It is my understanding that because the distance you might fall with slack in your tether when one stick climbing or other, that dynamic rope will not make much difference vs. static rope. You would need to be on a longer length of dynamic rope to gain the benefit of its stretch. It also could be too bouncy if you were to use it for SRT. Opinions vary.
Any amount of stretch is much preferable to none.
The fall factor calculation takes length of rope into account, and this length of rope in our case also includes the part wrapped around the tree (it stretches also if dynamic....but probably not as much since it is experiencing bark friction....but breaking free and sliding on bark could also have a cushioning effect....I think that part is all untested however).
It goes like this:
1. if you fall 20 feet on 20 feet of rope (a fall factor of 1), then you are going much faster than if you'd only fallen 2 feet. But, handily, dynamic elongation is is a percentage of rope length, so your rope might stretch 5 feet.....but you need it
2. let's assume you are using a tether and include the wrap around the tree, you'll be falling a shorter distance than your rope, but let's assume for sake of argument that you fall 4 feet on 4 feet of rope, you do not need as much cushioning (since gravity has acted on you a shorter period) and you get less also.....around 1 foot if we keep things similar here
But let's say it is only 2 inches of stretch. For some weird reason, maybe because it isn't intuitive, people besmirch 2 inches of give, when the alternative is 0.0 or close there in (zero stretch
When you have an impact the rope or surface that catches you does work on your body to decelerate it. Quick decelerations are worse than slower.

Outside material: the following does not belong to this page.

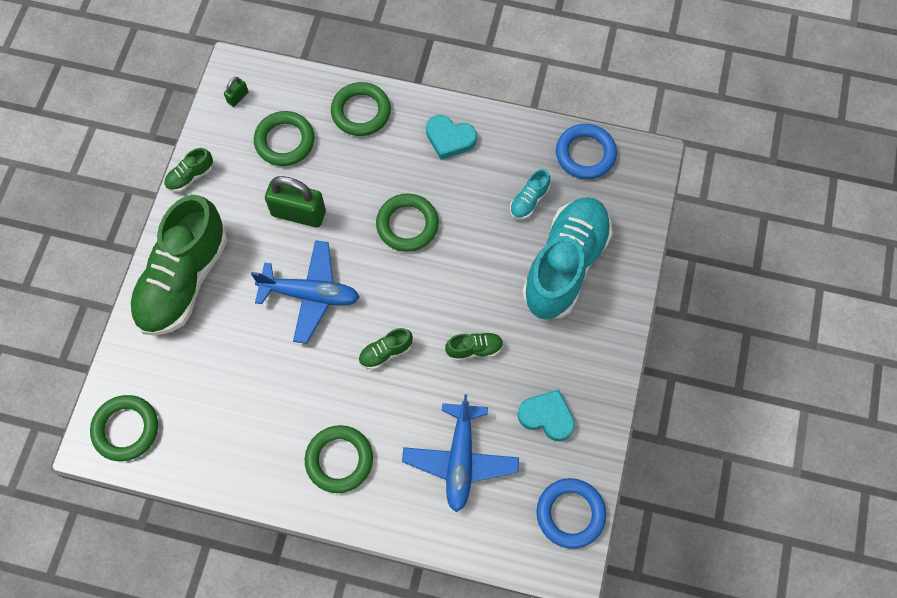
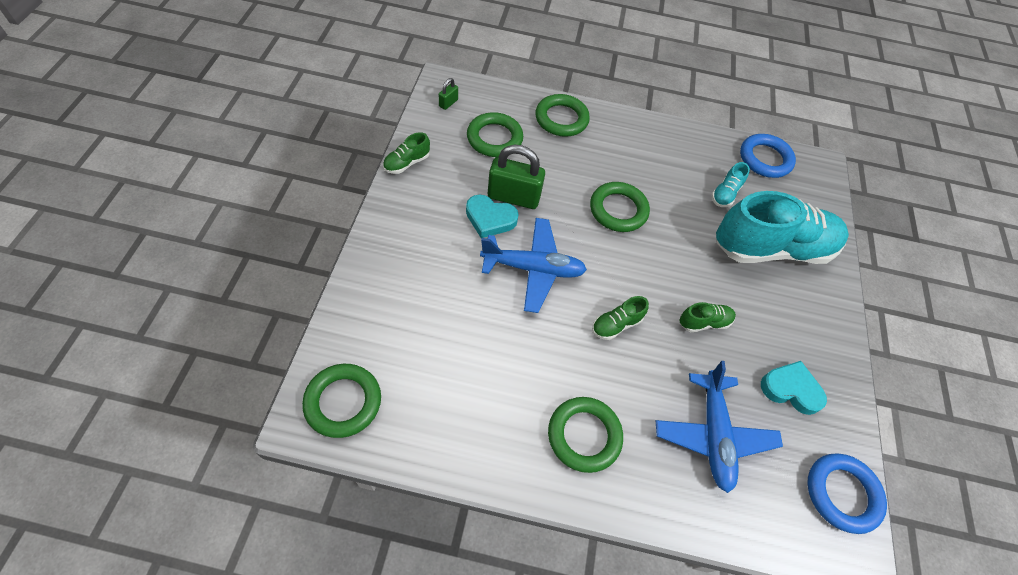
camera: 10 degrees left, 10 degrees down
green shoe [129,195,228,336] -> none
turquoise heart [426,115,477,160] -> turquoise heart moved to [466,195,519,238]
turquoise shoe [522,197,613,319] -> turquoise shoe turned 60 degrees clockwise [716,191,849,264]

The basic Newtonian equation to describe this is:
Work = Mass X Acceleration X Distance
Which is rearranged to
Acceleration = Work/(Mass X Distance)
The Distance is the stretch of the rope in this case. For the same height fall, the Work required stays the same as it is a function of gravity and distance/time and Mass stays the same. You can see that varying distances from 0.5 inches to 2 inches will decrease Acceleration (deceleration here) forces by a factor of 4 (since it is linear and you can do all the math but the difference cancels to 2/0.5 = 4). By way of analogy, if you've seen a force draw curve for a bow....you are spreading out that peak and thereby lowering it....you do the same work but over more time so less work in any one period of time (and it is the peak that gets you).
Increasing stopping distance upon impact from extremely small amounts to simply a small amount is used in many safety applications and undergirds some basic concepts.
Consider somewhat compacted sand (silicon dioxide) versus much harder sandstone (same stuff packed more). If you fall and strike your head on compact sand the sand only gives an inch or so, but it is much preferable to the close to zero give of the sandstone. This is in part why we'd call one surface "softer" than another. Same thing with the hard foam in a bicycle helmet. It only gives an inch or so but that is enough to save your skull.
If you sit in a saddle with a dynamic rope tether and gently bounce, you'll notice the small amount of stretch even with gentle body weight and it becomes somewhat obvious it would help you.
I've had folks quibble with me over using the Work equation as being too simplistic. Yes, it is the first back of the envelope way I'd expect a physicist to approach this, but it is not a full simulation. I give you that, but it is a close enough for now approach....such as neglecting pipe friction when determining approximate pressure in a pipe given the amount of water above the location (hydraulic head).
You can easily find a good test that informs this. Drop tests with short nylon vs. dyneema loop slings. The nylon sling is often rated significantly lower than the dyneema sling, yet when both have a sufficient dynamic force (dropping a few hundred pounds with a fall factor of 2), then routinely the nylon sling survives and the dyneema one does not. This indicates that the peak force is below the lower rated nylon sling for its drop but higher than the higher rated dyneema sling for its drop.
This is not intuitive in part because it happens so quickly that we can't see it. In comparison, when someone falls a long distance on a dynamic rope and they spring around like a trampoline, then we can see that with our naked eye.